Exercise instructions:
Please copy exactly the line containing "4) skip # width" and every line after it, through the last line of the records below, leaving out all pictures.

++++++++++++++++++++

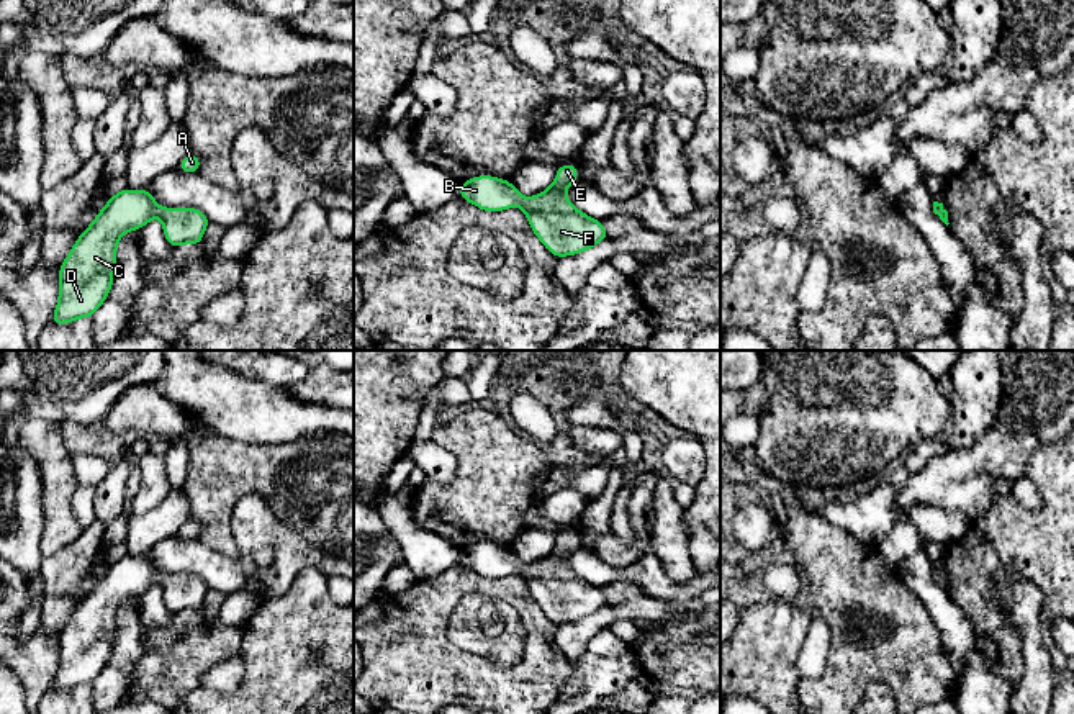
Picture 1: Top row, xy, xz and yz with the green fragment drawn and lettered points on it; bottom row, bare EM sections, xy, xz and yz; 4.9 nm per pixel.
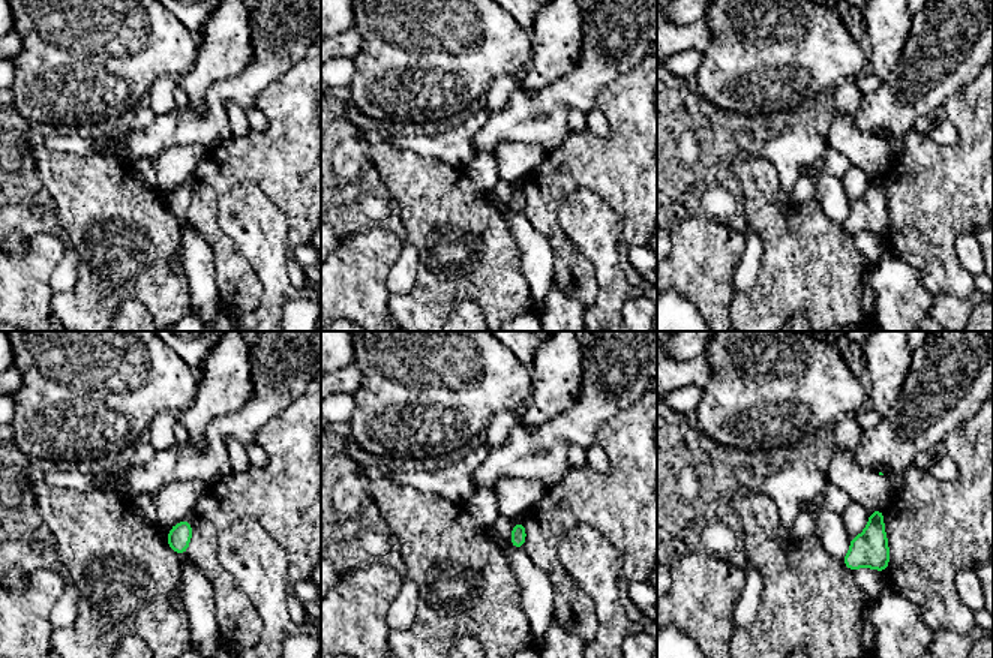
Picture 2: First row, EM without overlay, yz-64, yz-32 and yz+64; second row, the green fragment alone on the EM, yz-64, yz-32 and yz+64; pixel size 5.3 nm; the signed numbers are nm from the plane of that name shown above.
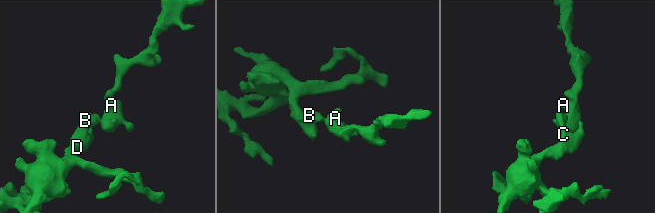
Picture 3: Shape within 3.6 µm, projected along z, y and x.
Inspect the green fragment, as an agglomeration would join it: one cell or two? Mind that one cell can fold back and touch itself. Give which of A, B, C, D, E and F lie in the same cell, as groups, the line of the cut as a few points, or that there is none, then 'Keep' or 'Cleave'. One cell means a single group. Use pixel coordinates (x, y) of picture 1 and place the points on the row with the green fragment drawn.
Groups: A B C D E F. No split. Keep

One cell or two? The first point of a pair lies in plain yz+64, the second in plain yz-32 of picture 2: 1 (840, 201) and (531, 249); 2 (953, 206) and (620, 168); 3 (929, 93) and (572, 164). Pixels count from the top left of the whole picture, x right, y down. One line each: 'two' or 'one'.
1: one
2: one
3: two

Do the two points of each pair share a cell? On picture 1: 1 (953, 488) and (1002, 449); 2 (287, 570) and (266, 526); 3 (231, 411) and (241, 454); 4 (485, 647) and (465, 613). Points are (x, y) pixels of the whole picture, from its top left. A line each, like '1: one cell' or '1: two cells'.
1: one cell
2: one cell
3: two cells
4: one cell

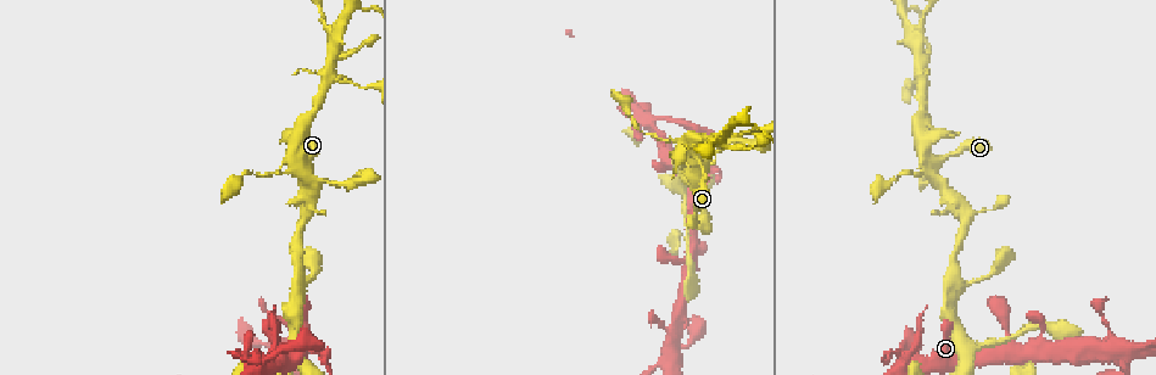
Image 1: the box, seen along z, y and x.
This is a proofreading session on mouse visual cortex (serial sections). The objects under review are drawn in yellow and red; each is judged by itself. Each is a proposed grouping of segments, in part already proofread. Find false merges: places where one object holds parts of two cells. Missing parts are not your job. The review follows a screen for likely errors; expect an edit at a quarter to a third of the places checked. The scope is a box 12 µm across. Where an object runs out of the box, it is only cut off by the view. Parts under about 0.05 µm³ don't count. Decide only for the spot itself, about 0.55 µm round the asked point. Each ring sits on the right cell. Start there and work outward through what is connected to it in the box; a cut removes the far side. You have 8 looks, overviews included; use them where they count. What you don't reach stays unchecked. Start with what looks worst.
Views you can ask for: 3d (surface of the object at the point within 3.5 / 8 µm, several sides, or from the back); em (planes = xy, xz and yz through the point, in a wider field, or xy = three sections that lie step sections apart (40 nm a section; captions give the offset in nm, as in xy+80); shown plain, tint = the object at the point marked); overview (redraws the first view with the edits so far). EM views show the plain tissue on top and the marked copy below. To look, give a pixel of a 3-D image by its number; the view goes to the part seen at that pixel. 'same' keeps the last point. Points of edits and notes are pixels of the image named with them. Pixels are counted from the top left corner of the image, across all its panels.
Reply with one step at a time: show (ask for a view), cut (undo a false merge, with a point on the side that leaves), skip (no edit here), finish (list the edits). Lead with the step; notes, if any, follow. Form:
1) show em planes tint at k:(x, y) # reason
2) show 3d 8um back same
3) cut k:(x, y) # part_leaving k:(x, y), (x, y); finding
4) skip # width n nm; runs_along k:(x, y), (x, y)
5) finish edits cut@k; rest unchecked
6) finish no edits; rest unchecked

show 3d 3.5um at 1:(699, 158)

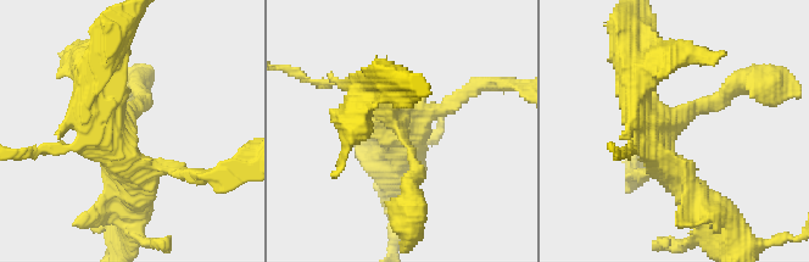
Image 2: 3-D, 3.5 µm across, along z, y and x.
show em xy step 3 tint at 2:(675, 123) # need the tissue

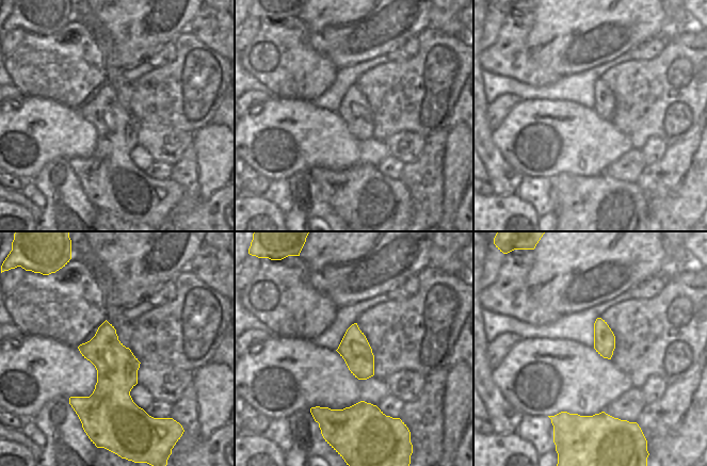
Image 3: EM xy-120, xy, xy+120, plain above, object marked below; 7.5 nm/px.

++++++++++++++++++++

Answer box:
4) skip # width n nm; runs_along k:(x, y), (x, y)
5) finish edits cut@k; rest unchecked
6) finish no edits; rest unchecked

show 3d 3.5um at 1:(699, 158)

Image 2: 3-D, 3.5 µm across, along z, y and x.
show em xy step 3 tint at 2:(675, 123) # need the tissue

Image 3: EM xy-120, xy, xy+120, plain above, object marked below; 7.5 nm/px.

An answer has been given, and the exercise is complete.